Screenshot: Oddworld Inhabitants, Inc.

As in New ‘n’ Tasty, I still wanted to save all my Mudokon buddies, but I’ve already fucked that dream up. Soulstorm’s UI will tell you how many Mudokons are on a given level, but, as far as I can tell, it lacks visual cues as to where. Exoddus hinted at secret Mudokon hiding spots with the presence of small piles of Soulstorm brew bottles.Soulstorm has no equivalent, so I’ve been obsessively checking every rock that stands out in the foreground and always checking for workers hidden in steam vents. There’s been more than one occasion where an errant roll against a wall that looks solid reveals a hidden area where Mudokons lie awaiting their savior.

I like that the game rewards you for taking an extra moment to kick around for any fake walls and false bottoms. There is never an occasion in which straying from the obvious path doesn’t yield a collectible or a Mudokon to save. But even still, all my tricks and tips from playing the original Oddworld games haven’t been enough to save everyone.

There’s a moment early in the game that made me realize I won’t be able to save everyone. Abe gets locked in a room, unable to escape until enough Mudokons climb a giant ladder to hit the button that will unlock the room. As they climb, you have to distract waves of sligs from shooting them down. It’s tough. There are so many sligs and you can only possess one at time. While you’re in control of one shooting another, a third, fourth, and fifth are mowing down scores of Mudokons. After countless attempts at saving all 200 Mudokons I had to give up otherwise I’d never see the rest of the game. It made me think that perhaps this is working as intended, that this was the game teaching me that this time, Abe won’t be able to save everyone. I inscribed the 36 Mudokons I lost upon my heart and solemnly moved on…to another room that made me repeat the encounter.

It’s demoralizing as hell watching sligs shoot down your friends.

It’s demoralizing as hell watching sligs shoot down your friends.
Screenshot: Oddworld Inhabitants, Inc.

What was so enjoyable about the older Oddworld games was looking at a problem—say a room designed to be nothing more than an elaborate deathtrap—and figuring out how to navigate you and your zero survival instinct having buddies to safety. This experience with the ladder kinda undercut that and made the challenge less about your ability to shrewdly plan and more about your ability to button mash. I’m not a button masher, so I failed.
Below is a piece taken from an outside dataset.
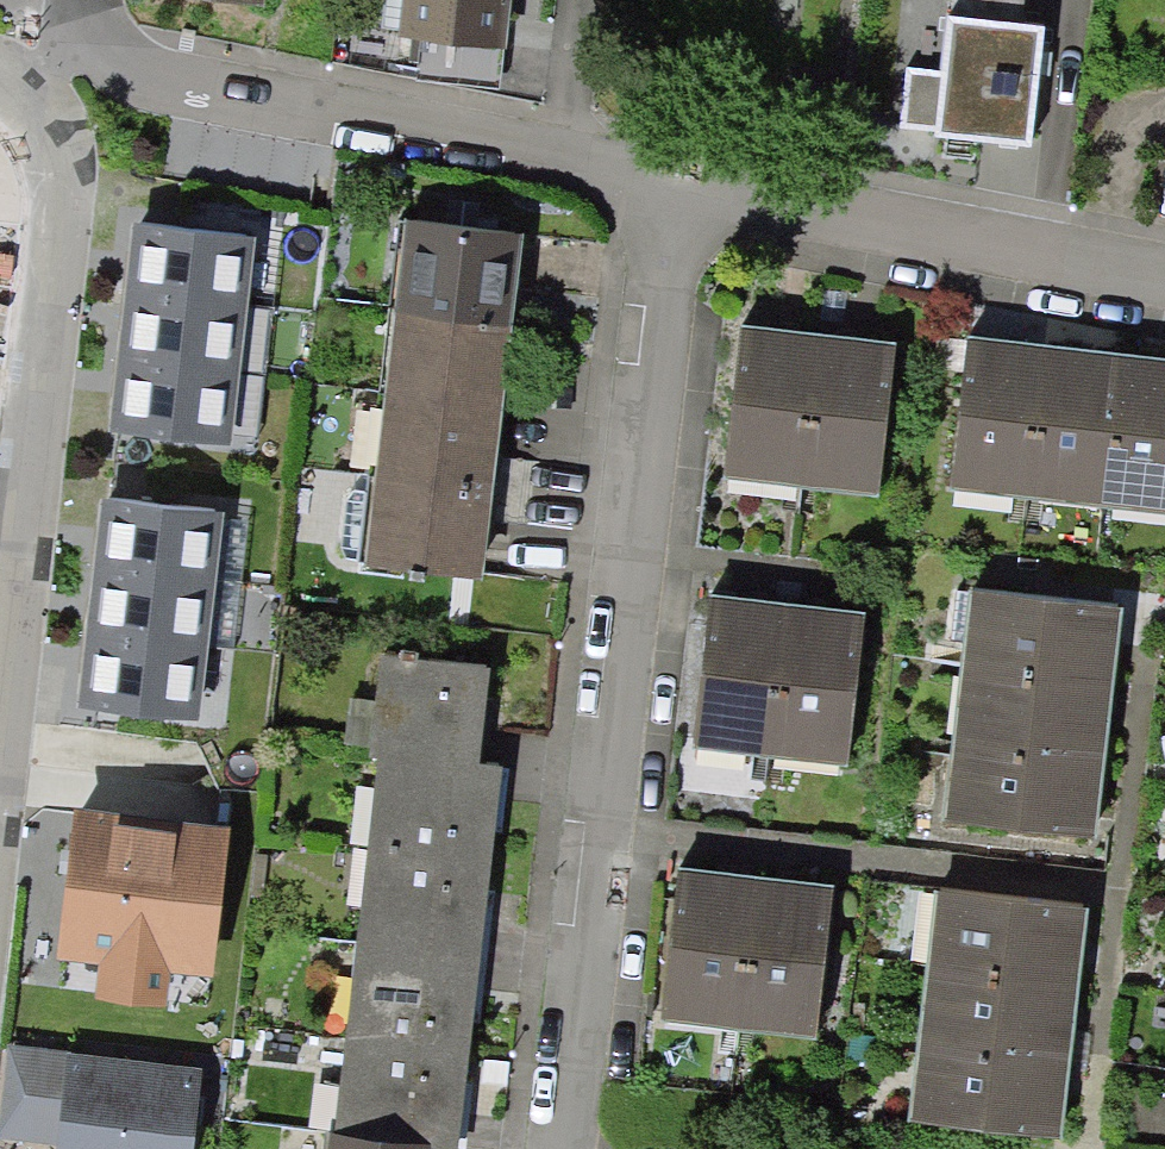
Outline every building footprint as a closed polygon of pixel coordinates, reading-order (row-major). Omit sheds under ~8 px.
[(509,0),(393,0),(390,28),(417,30),(435,32),(430,76),(500,83),(509,0)] [(1024,0),(951,0),(949,16),(1021,24),(1024,0)] [(941,72),(907,68),(900,127),(936,131),(935,138),(1031,149),(1045,27),(1021,24),(949,16),(941,72)] [(255,238),(133,225),(125,298),(246,311),(255,238)] [(495,322),(505,237),(402,225),(392,311),(495,322)] [(240,372),(246,311),(125,298),(118,358),(240,372)] [(486,408),(495,322),(392,311),(382,397),(486,408)] [(807,342),(730,333),(714,475),(790,484),(807,342)] [(883,351),(807,342),(790,484),(867,493),(883,351)] [(1032,354),(955,345),(939,487),(1016,496),(1032,354)] [(1108,363),(1032,354),(1016,496),(1092,505),(1108,363)] [(231,445),(240,372),(118,358),(110,431),(231,445)] [(1108,363),(1092,505),(1164,513),(1164,369),(1108,363)] [(476,494),(486,408),(382,397),(373,482),(476,494)] [(373,482),(371,497),(349,494),(337,505),(331,552),(341,566),(363,568),(466,580),(476,494),(373,482)] [(223,515),(101,502),(93,575),(214,588),(223,515)] [(208,649),(214,588),(93,575),(86,635),(208,649)] [(965,594),(957,671),(1098,686),(1107,610),(965,594)] [(776,610),(699,601),(683,743),(760,752),(776,610)] [(852,619),(776,610),(760,752),(836,761),(852,619)] [(199,722),(208,649),(86,635),(78,708),(199,722)] [(467,767),(478,671),(374,659),(363,755),(372,756),(467,767)] [(957,671),(948,747),(1090,763),(1098,686),(957,671)] [(948,747),(939,824),(1081,840),(1090,763),(948,747)] [(478,865),(489,769),(467,767),(372,756),(361,852),(478,865)] [(94,991),(155,999),(159,962),(200,967),(216,831),(73,814),(57,950),(98,955),(94,991)] [(467,961),(478,865),(361,852),(350,948),(467,961)] [(745,883),(668,874),(652,1016),(729,1025),(745,883)] [(822,891),(745,883),(729,1025),(806,1034),(822,891)] [(931,894),(922,971),(1064,987),(1073,910),(931,894)] [(456,1057),(467,961),(350,948),(339,1043),(456,1057)] [(922,971),(914,1048),(1056,1063),(1064,987),(922,971)] [(456,1057),(339,1043),(328,1139),(416,1148),(446,1148),(456,1057)] [(914,1048),(905,1124),(1047,1140),(1056,1063),(914,1048)] [(57,1146),(66,1064),(1,1056),(0,1063),(0,1140),(57,1146)] [(66,1064),(57,1146),(57,1148),(178,1148),(186,1077),(66,1064)] [(328,1139),(319,1138),(317,1148),(416,1148),(328,1139)]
Another moment similarly forced me to accept casualties but this time it was because of a bug and not puzzle design. The portals you use to send your Mudokons to freedom are made up of little birds that scatter when you get too close. Usually when that happens, you wait a moment and the birds reappear or you can transition screens and comeback to respawn the portal. The bug I encountered permanently despawned a portal and nothing I did could bring it back. I was forced to leave the Mudokons I collected in the area behind because they couldn’t follow me to the next area where another portal might have been waiting. I’ve already resigned myself to a second playthrough later in the year when walkthroughs are available.

I’m not yet finished with the game, which is why this isn’t a full review. I’m about six or seven hours in. And despite feeling initially underwhelmed by the lack of a challenge, I am enjoying myself. I’ve always loved the first two Oddworld games so having a souped-up version of Exoddus is catnip to my teenage self. I’m hoping the story finds the right balance between Abe’s quest as the chosen one and the wacky gross-out humor that made the initial games so charming. I’m also hoping later levels are constructed with the old Oddworld in mind—more reliant on your problem-solving ability than having the right number of doohickies in your backpack.